I’ve been reading about SXSW over at Dooce for the past few days, and I had a startling realization last night. It hit me while I was checking out at the Flash Foods, with my can of Pringles, coke, piece of chocolate cake and 2 York Patties. This came on the heels of a very contemplative day spent soul searching about why I’m not a Drinker anymore, and what being on the wagon has done to my social life.

The thing is, drinking makes me sick, and not in a dainty “oops I’m tipsy, why is the room spinning? I’d better have some water!” kind of way. I get sick in that “ohgodohgodohgodohgod I am dying, check my blood sugar, am I dying? Please let me puke! Oh god I have to stop puking. Get me some food. Oh god the smell of that food is making me puke” kind of way. I’ve tried all sorts of ways out of the puke-fest that inevitably follows a night of great drink and exciting talk, but nothing seems to work except just not doing it. Well, that’s not totally true-if I have 2 aspirin and a glass of water before I start drinking red wine, I avoid the immediate headache which allows me to drink way more than I would normally, and thus postpone the vomit until 4 in the morning, or if I’m very lucky to pass out early, 8 in the morning. I was never an everyday drinker, probably because somehow inside I knew that being a bona-fide alkie would cause me to vomit the lining of my esophagus and then I’d die, or something. I was that fun alcoholic who drank once a week and then once every two weeks and then once every few months and then a couple of times a year and now really not ever, especially after that last bout, in Asheville, where I discussed the sexual prowess of an ex-boyfriend with some guys who went to high school with him (what a coincidence! Does that make me cool? Does that make us more bonded now?), right in front of my husband and my husband’s brother, who is a MINISTER. And when we got back to our hotel room and started getting frisky, I added my special flavor to the moment by puking.

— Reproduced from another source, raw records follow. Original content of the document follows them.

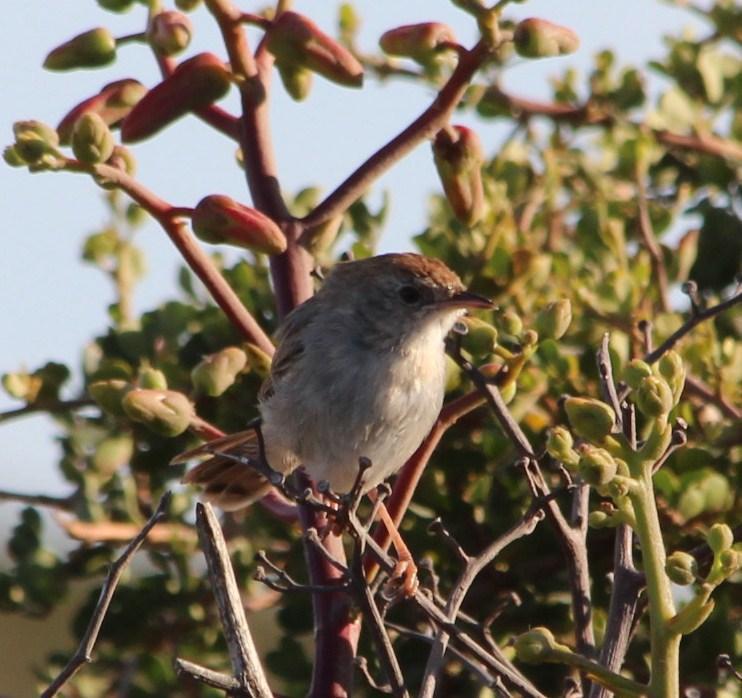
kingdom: Animalia
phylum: Chordata
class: Aves
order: Passeriformes
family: Cisticolidae
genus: Cisticola
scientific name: Cisticola subruficapilla
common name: Grey-backed cisticola
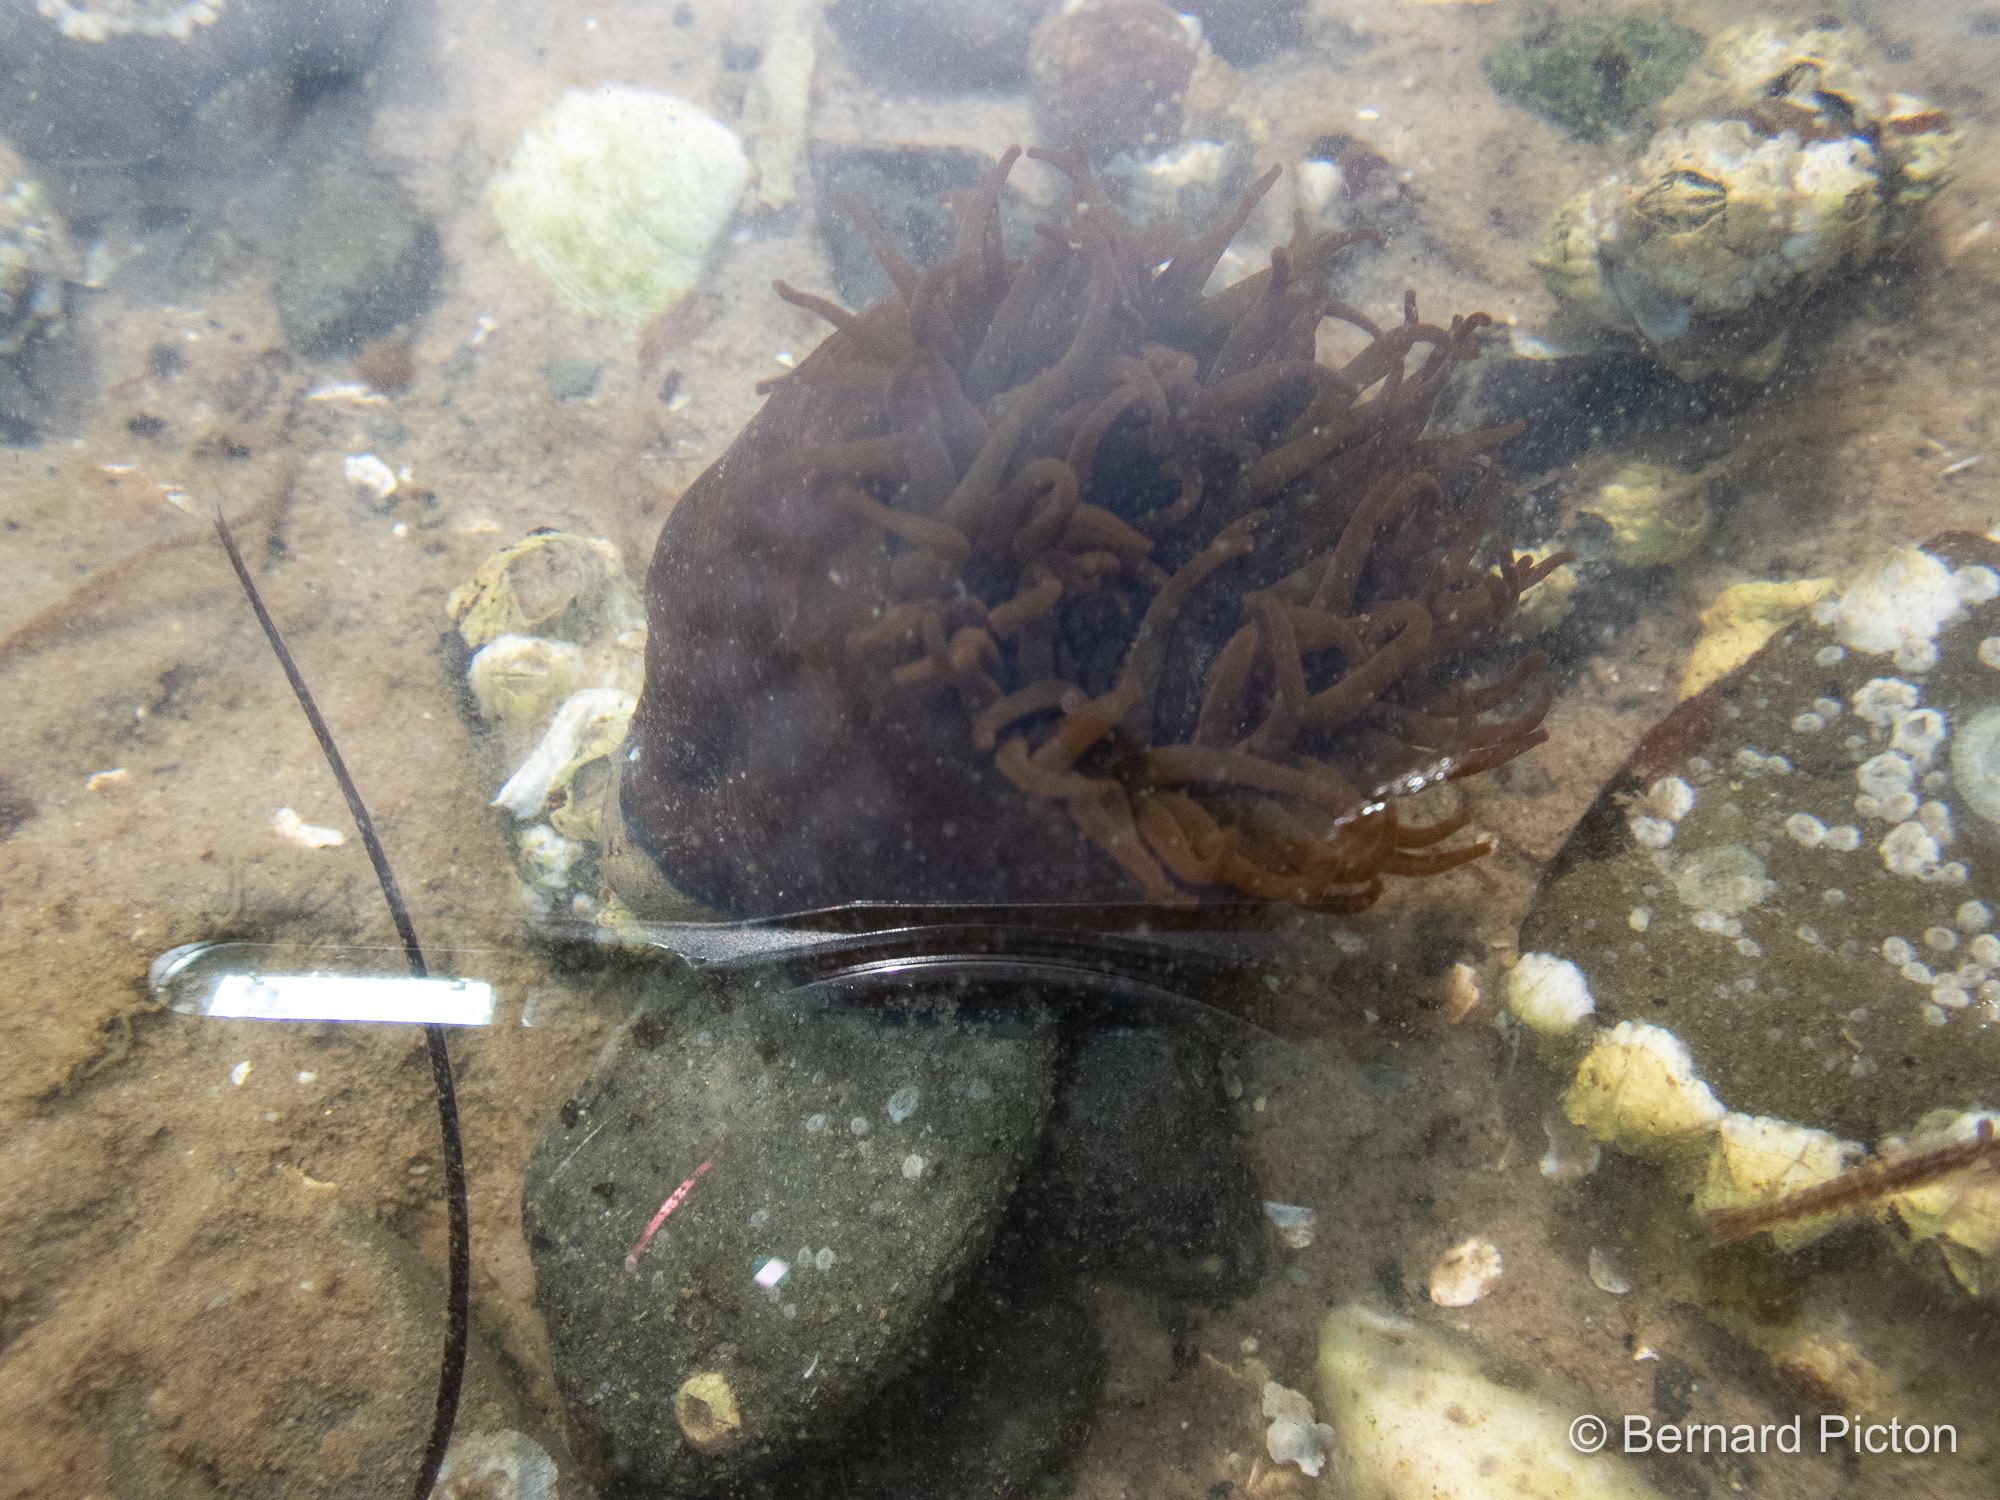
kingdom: Animalia
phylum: Cnidaria
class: Anthozoa
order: Actiniaria
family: Actiniidae
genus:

The thing is, I’m funnier when I’ve been drinking (at least pre-vomit…)! And more adventurous! And less awkward! When I have to do something scary, for instance go to a party preceding my sister in law’s wedding, where all the guests are a) younger b) prettier c) more exciting than I am, I set out to have a few drinks and instantly I feel cool again. There’s a reason alcohol is called a Social Lubricant.

(I am aware of the illusion, Internet. But isn’t our own perception of ourselves the only one that matters, anyway?)

Seeing all of these pictures of Heather Armstrong possibly drunk and dancing adorably sent me in a kind of a funk yesterday. “I miss that!” I lamented. “Why don’t we ever go anyplace that plays 80’s music anymore!”, I pouted. “Why can’t I have a cute vise that makes everyone chuckle?’

While I do enjoy the lack of inhibitions and the sparkling conversations and the great pictures that come from a night of good drink and great music, I just came to a place where the hangover wasn’t worth it anymore. Being sick sucks.

And so last night M and I got into an argument about the laundry. I won’t give the details here because they are very boring. Just insert your favorite laundry argument here; I’m sure you have one. I needed to blow off some steam! That’s how I found myself in the checkout line of the jiffy mart with an armful of junk food, thinking to myself “oh! But I DO have a vice! I’m not a binge drinker anymore, I’m a binge eater now! Yum!”

The thing is. Binge eating isn’t cute! Or funny! And no one takes adorable pictures of you when you’re lobbed up in bed with a 44 oz coke and a can of Pringles, candy wrappers and cookie crumbs strewn about, a visible indictment of your sagging will power. And the hangover? Lasts about 10 years, or forever, and it’s called cellulite.